[Input material]
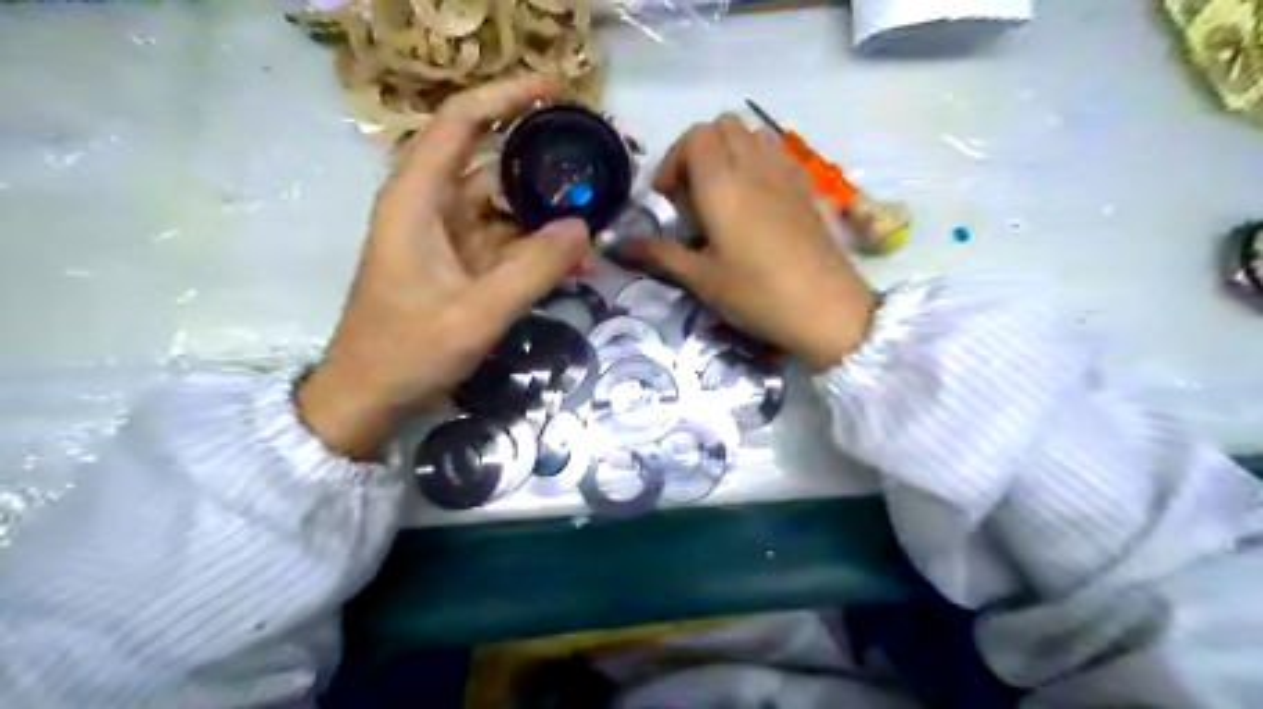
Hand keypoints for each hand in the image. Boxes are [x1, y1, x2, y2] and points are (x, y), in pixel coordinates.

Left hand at [299, 72, 589, 458]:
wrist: (369, 398)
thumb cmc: (408, 351)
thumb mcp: (477, 312)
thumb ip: (534, 269)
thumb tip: (584, 227)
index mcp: (418, 199)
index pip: (461, 123)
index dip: (506, 97)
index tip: (557, 90)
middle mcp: (432, 208)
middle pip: (493, 166)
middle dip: (544, 168)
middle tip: (596, 171)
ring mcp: (448, 239)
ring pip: (506, 210)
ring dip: (548, 218)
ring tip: (597, 225)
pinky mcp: (460, 267)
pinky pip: (506, 246)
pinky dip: (537, 251)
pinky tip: (576, 263)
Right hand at [631, 117, 879, 369]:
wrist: (826, 308)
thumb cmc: (756, 293)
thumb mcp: (701, 278)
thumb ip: (659, 253)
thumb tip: (617, 245)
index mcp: (722, 182)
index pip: (694, 137)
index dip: (674, 160)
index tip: (669, 199)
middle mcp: (754, 164)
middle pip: (721, 126)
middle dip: (698, 152)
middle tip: (693, 197)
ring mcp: (785, 171)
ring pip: (751, 134)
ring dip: (729, 153)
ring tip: (723, 197)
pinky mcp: (806, 185)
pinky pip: (775, 151)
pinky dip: (756, 161)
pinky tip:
[/Input material]
§ What the task requires
Your answer should consist of each line above in which "hand" appears.

§ Exercise response
Hand keypoints for each hand in the image. Boxes are [x1, y1, x2, y2] and points are (x, y), in pixel coordinates.
Left hand at [299, 72, 589, 458]:
Right hand at [631, 117, 879, 369]:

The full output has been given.